Texte source:
▼

Titre original :L'Ultimo squalo

Titre(s) alternatif(s) :Great White

Réalisateur(s) :Enzo G. Castellari

Année : 1980

Nationalité : Italie

Durée : 1h30

Genre : Dents du fond de la mer

Acteurs principaux :Vic Morrow, James Franciscus, Joshua Sinclair, Brent Huff

Rico
NOTE
3.5/ 5


Ah, ce joli chiffre 3 en évidence sur la planche à voile, alors que Jaws 3 n'était pas encore sorti... Si ça c'est pas du marketing finaud...



Rome, un bar près de Cinecitta, 1980.

« Alors comme ça le producteur Ugo Tucci a un projet imparable à me proposer, à moi Enzo G. Castellari… Au fait, tu connais Roberto mon jeune assistant…
- Oui oui, alors j’ai une idée d’enfer, un truc béton, de l’or en barre : bon qu’est-ce qui marche au ciné en ce moment ?

▲

Travail demandé:
- A) Retapez le passage de la fiche sur L'Ultimo squalo qui commence à « Nationalité : Italie » et se termine à « du marketing finaud... ».
- B) Répondez aux questions suivantes à partir de la fiche sur L'Ultimo squalo.
(i) Quelle est la durée du film ?
(ii) Dans quelle ville se trouve le bar près de Cinecitta ?
(iii) Quel producteur est nommé dans la fiche ?

Données enregistrées:
▼

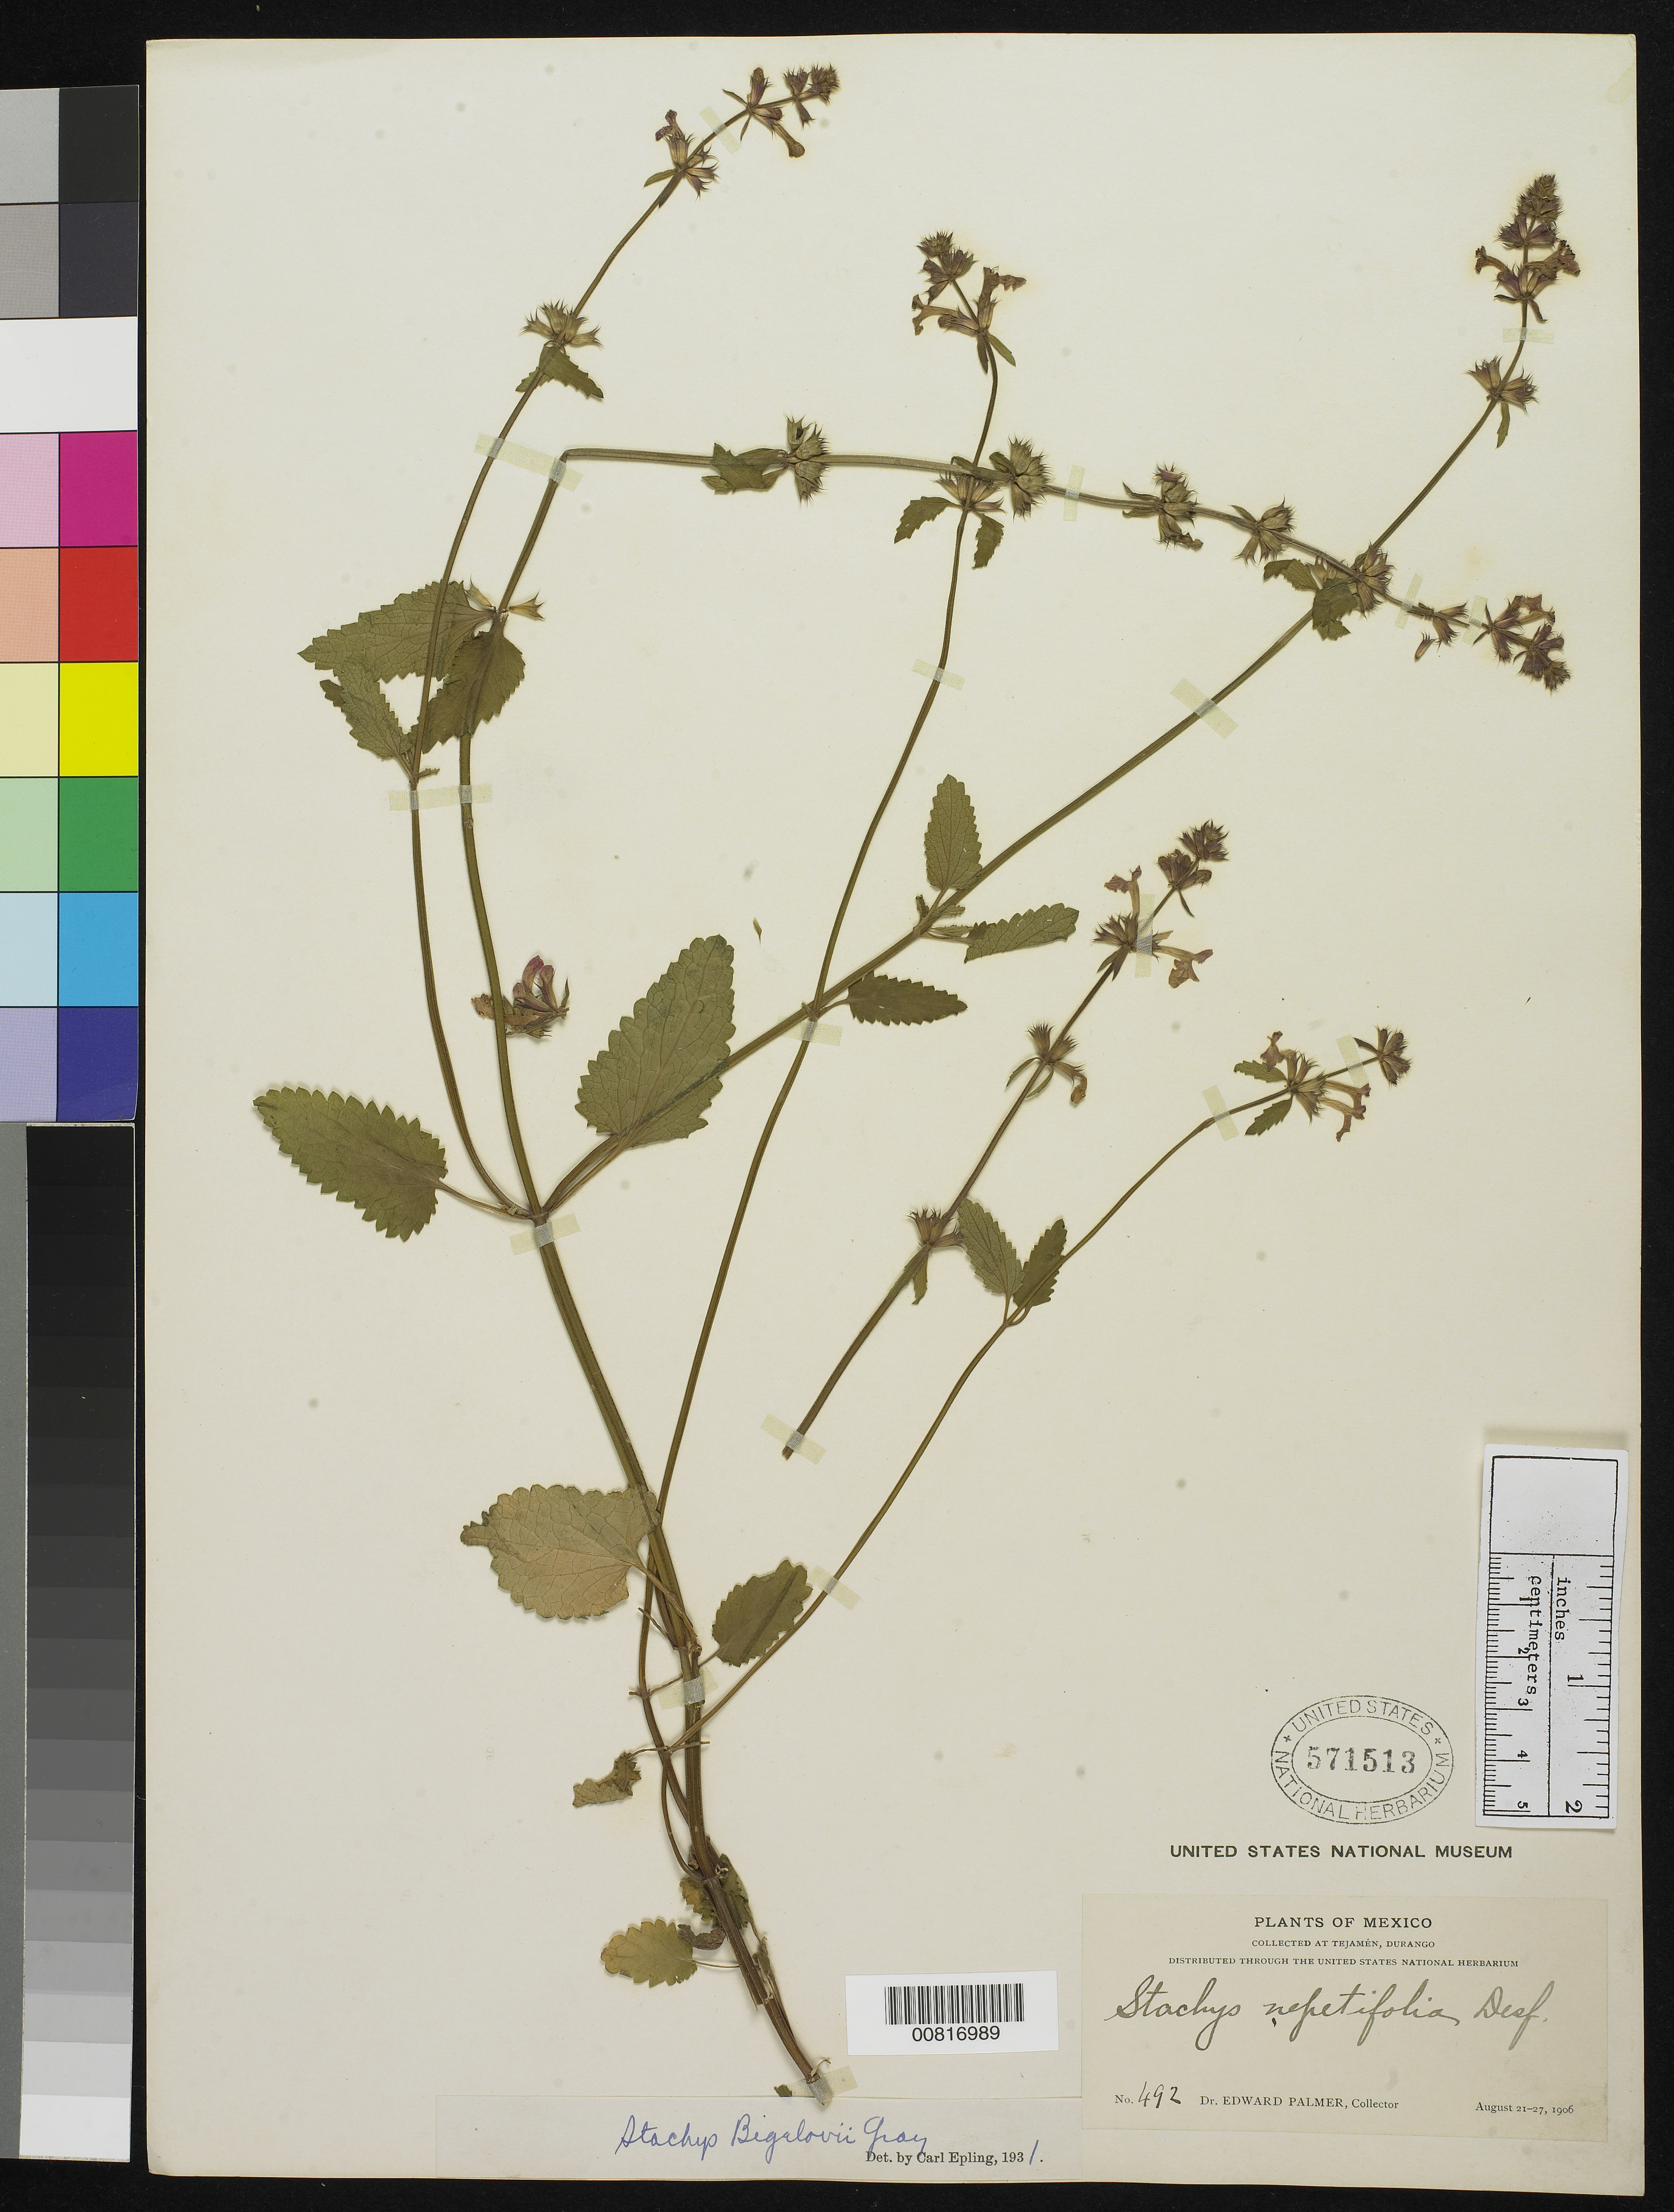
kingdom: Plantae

▲
▼

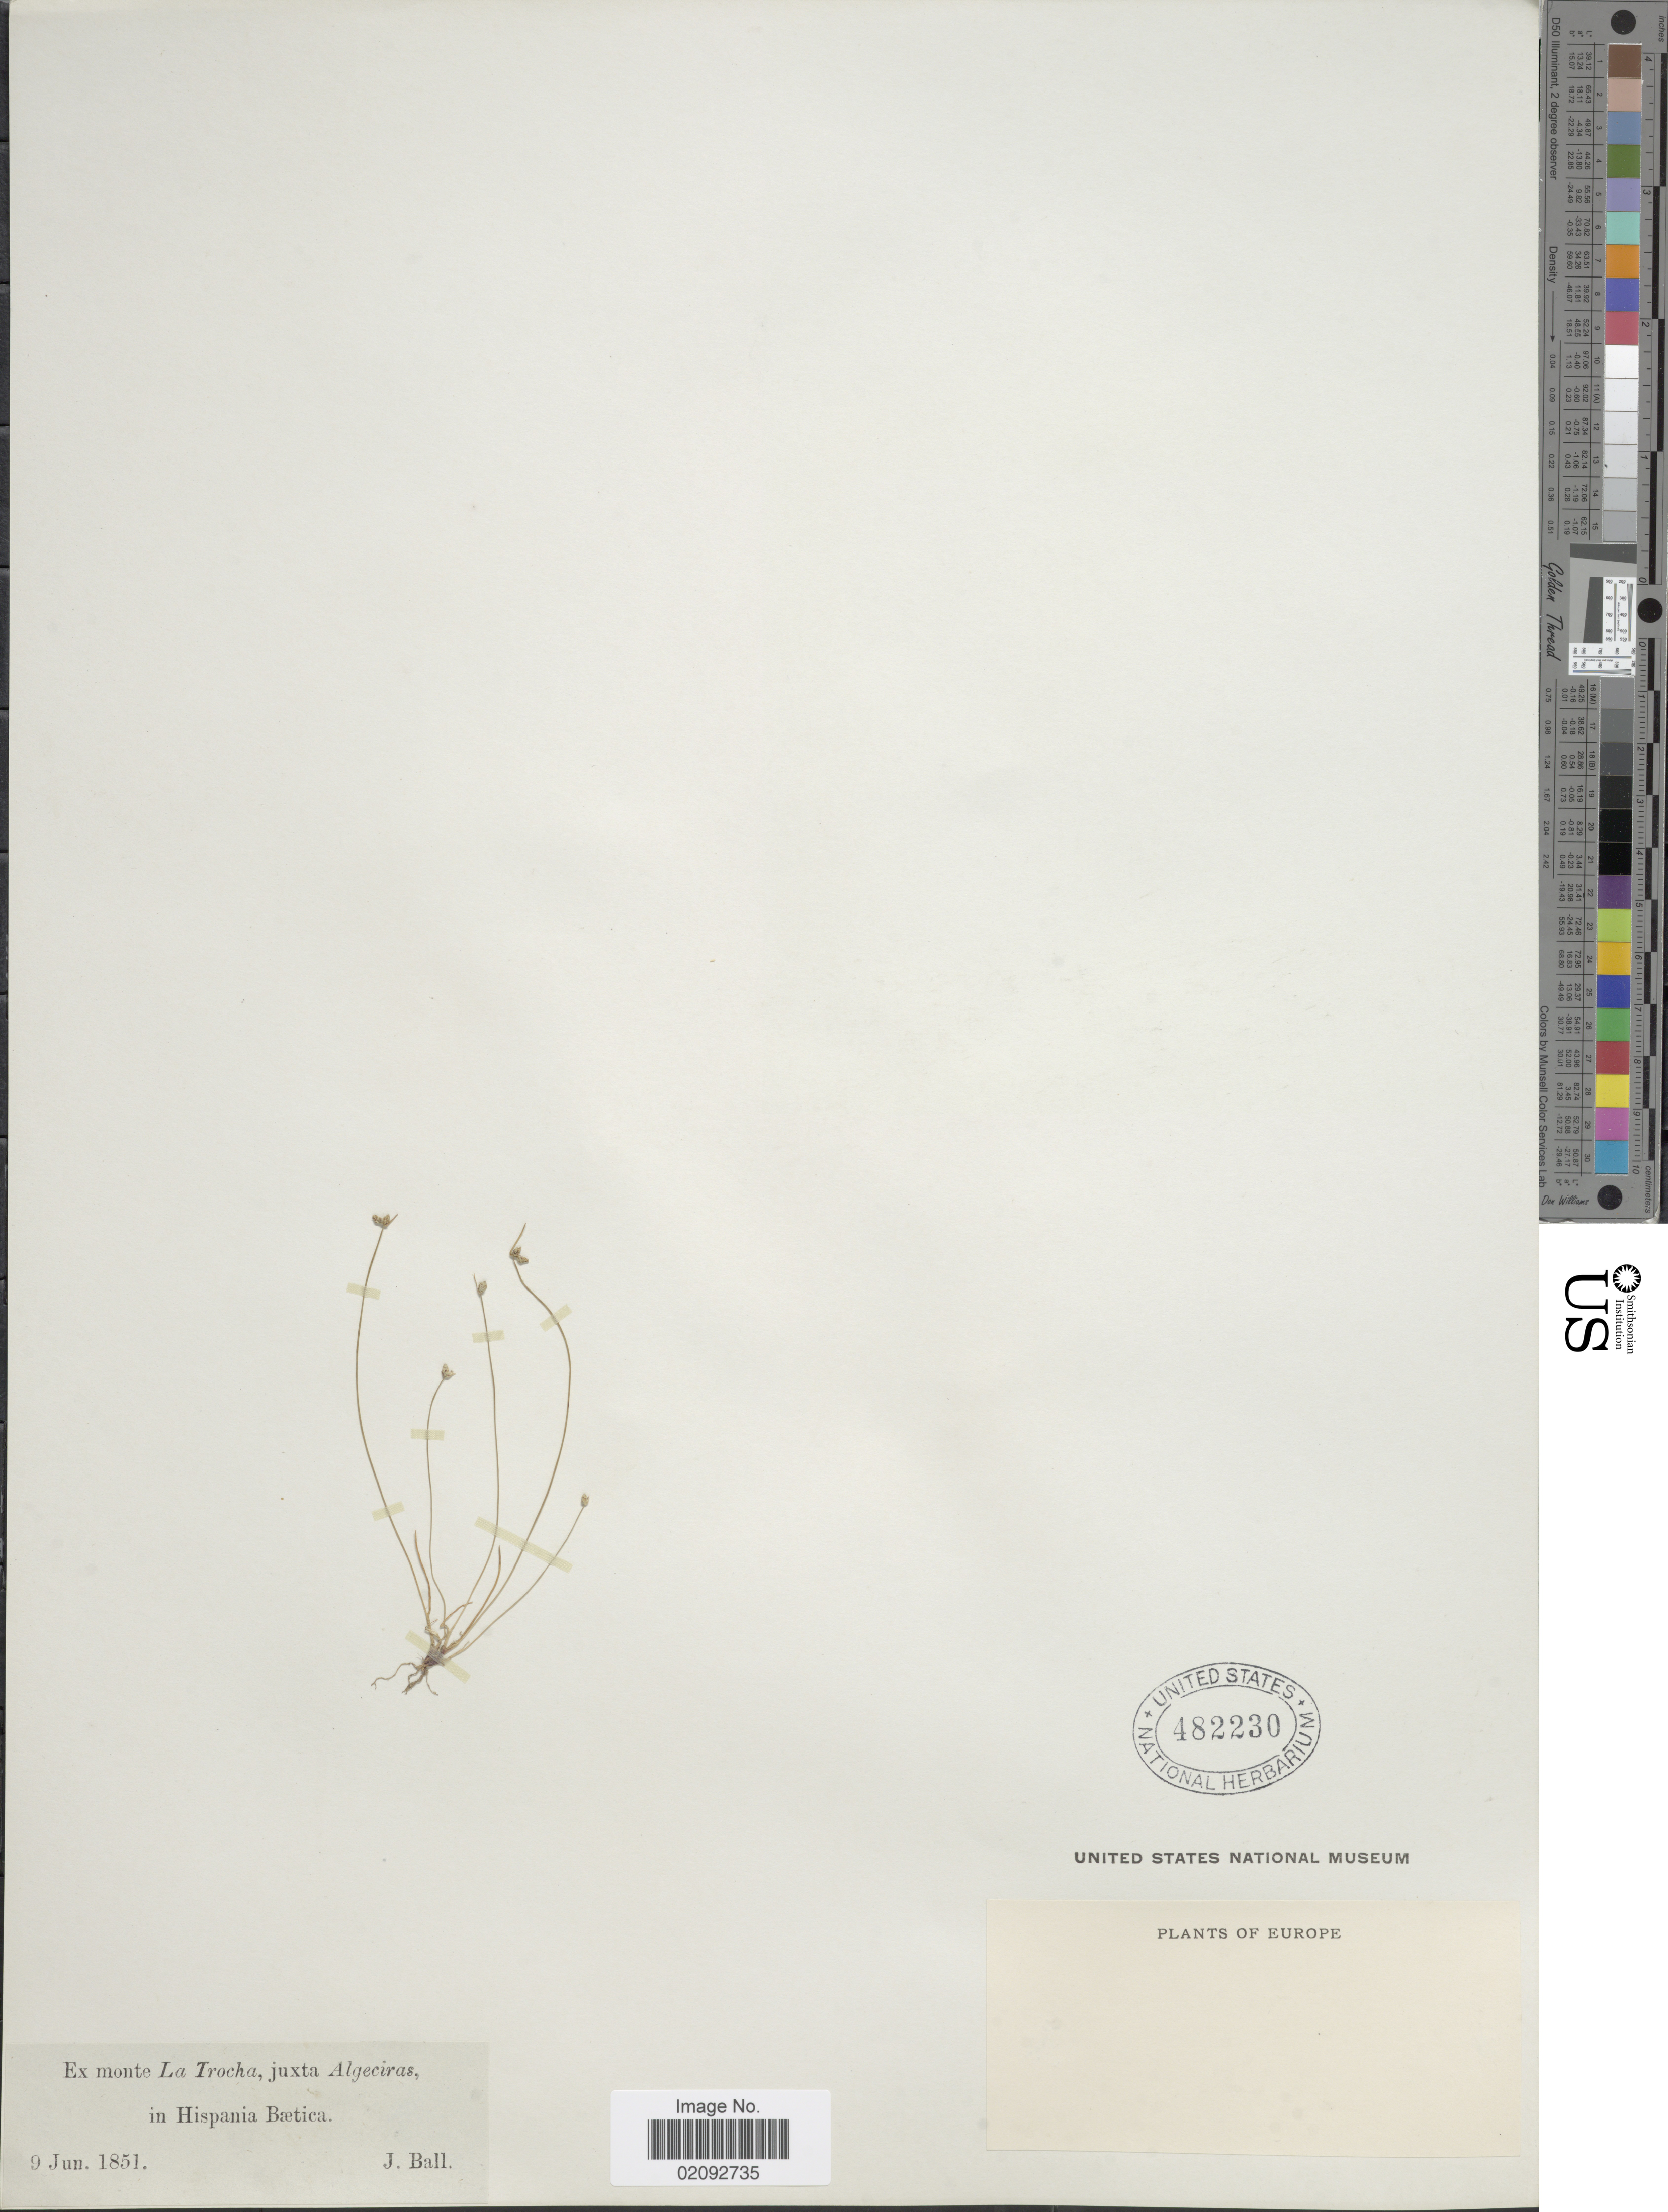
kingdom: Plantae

▲

Réponses attendues:
- A)
Nationalité : Italie

Durée : 1h30

Genre : Dents du fond de la mer

Acteurs principaux :Vic Morrow, James Franciscus, Joshua Sinclair, Brent Huff

Rico
NOTE
3.5/ 5


Ah, ce joli chiffre 3 en évidence sur la planche à voile, alors que Jaws 3 n'était pas encore sorti... Si ça c'est pas du marketing finaud...

- B)
(i) 1h30
(ii) Rome
(iii) Ugo Tucci